Es werden teure Jahre für die Stadtgemeinde kommen, aber mit einem Facility Manager als Chef über ein 20 Millionen Euro Budget kann ja nichts schief gehen, da er ja Peter Jungmeister drei mal über die Schulter geschaut hat, als dieser noch Finanzstadtrat war. Also bestens vorbereitet! Smetana, der Unabhängige mit der roten Nelke im Knopfloch als Stadtrat für eh alles (was sonst nirgends unterzubringen war) – DAS worst-case Szenario schlechthin.

Von den „Koalitionspartnern“ wurde der Wille zur Mitarbeit immerhin mit einem Sitz im Prüfungsausschuss dokumentiert (ILSE), na bitte!
Und als Krönung: Jugend- und Öffentlichkeitsarbeit wird in die berufenen Hände der Milka-Partei (außen blau – innen braun) gelegt, Gott schütze unsere Jugend!

Jeder, dem es bis hierher noch nicht den Magen umgedreht hat, bringt gute Voraussetzungen für einen Gemeinderat mit.
Ich gehöre leider nicht zu dieser Spezies. Wie die letzten vier Jahre – bei deutlich günstigeren Mehrheitsverhältnissen - gezeigt haben, besitze ich keine „Tools“, ohne körperliche Beeinträchtigungen mit Lüge, Falschheit, scheinheiligen Zusagen, Engstirnigkeit, Dummheit und Verhindern um jeden Preis (entgegen dem Gelöbnis bei der Angelobung zum Gemeinderat!) umzugehen. Und anzunehmen, dass sich die Situation bei dem derzeitigen Kräfteverhältnis bessern würden wäre nicht Blauäugigkeit, sondern Blindheit oder auch Masochismus (à la Nevlacsil).
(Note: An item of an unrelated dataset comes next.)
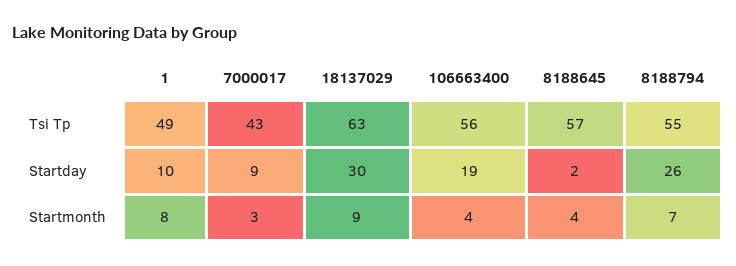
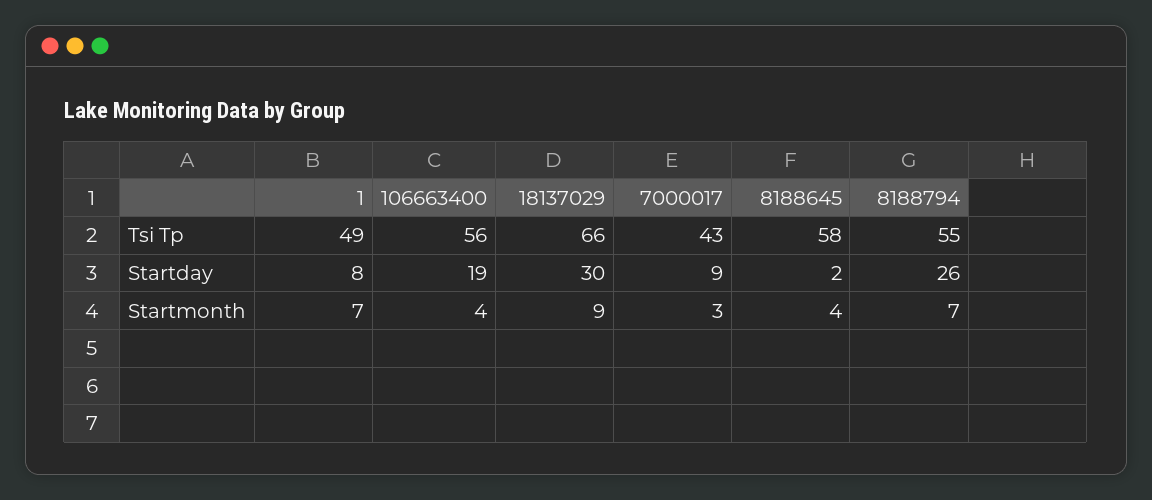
18137029, Tsi Tp: 63 -> 66
8188645, Tsi Tp: 57 -> 58
1, Startday: 10 -> 8
1, Startmonth: 8 -> 7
Bei aller Liebe zu meiner Heimatgemeinde, auch ich besitze nur eine Gesundheit und ich bin nicht bereit, diese einem Lügner zu opfern, damit der die Erfolge „seiner Regierung“ einheimsen kann.
Daher habe ich gestern am Ende der konstituierenden GR-Sitzung einen klaren Schlussstrich gezogen und mein Mandat nicht angenommen.

Liebes Ebreichsdorf, viel Glück und Durchhaltevermögen!